Boston federal hearing set over for-profit companies in healthcare

A federal hearing is being held in Boston on April 3 to look into for-profit companies' roles in the U.S. healthcare system amid Dallas-based Steward Health Care's ongoing financial troubles in states like Massachusetts. 

U.S. Sen. Edward Markey, D-Mass., chair of the primary health and retirement security subcommittee of the health, education labor, and pensions committee, will chair the HELP subcommittee hearing.

"For-profit companies like Steward shamelessly profit off the backs of health care providers while making it harder for people to get the care they need," Mr. Markey said in a March 1 news release. "For profit companies, including private equity, put our hospitals on life support to turn a profit — all while forcing communities to clean up the mess they leave behind. In health care, cutting corners costs lives, and that is unacceptable, no matter how big the profit."

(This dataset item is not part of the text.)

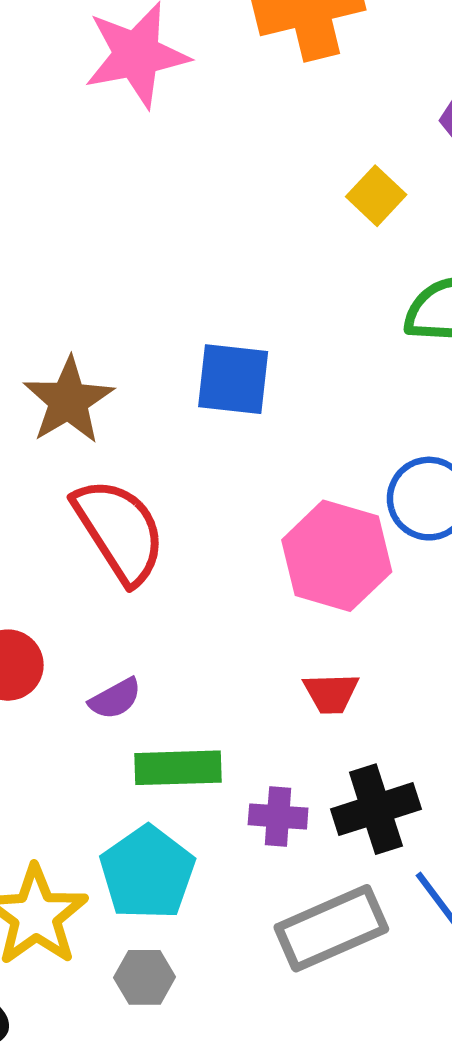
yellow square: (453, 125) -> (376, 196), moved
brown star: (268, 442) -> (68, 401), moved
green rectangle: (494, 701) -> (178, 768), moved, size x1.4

News of the hearing comes after Steward released a six-point action plan, which said how the health system has complied with the Massachusetts attorney general's office and the Massachusetts executive office of health and human services since last November to provide requested financial documentations. 

However, Massachusetts Gov. Maura Healey's office said that the documentations continue to be "incomplete and insufficient."

"What Steward must do from this point forward is clear — complete an orderly transition out of Massachusetts," Karissa Hand, a spokesperson for Ms. Healey, said in a statement shared with Becker's on Feb. 26.

Becker's has reached out to Steward regarding the hearing and will update this story as more information becomes available.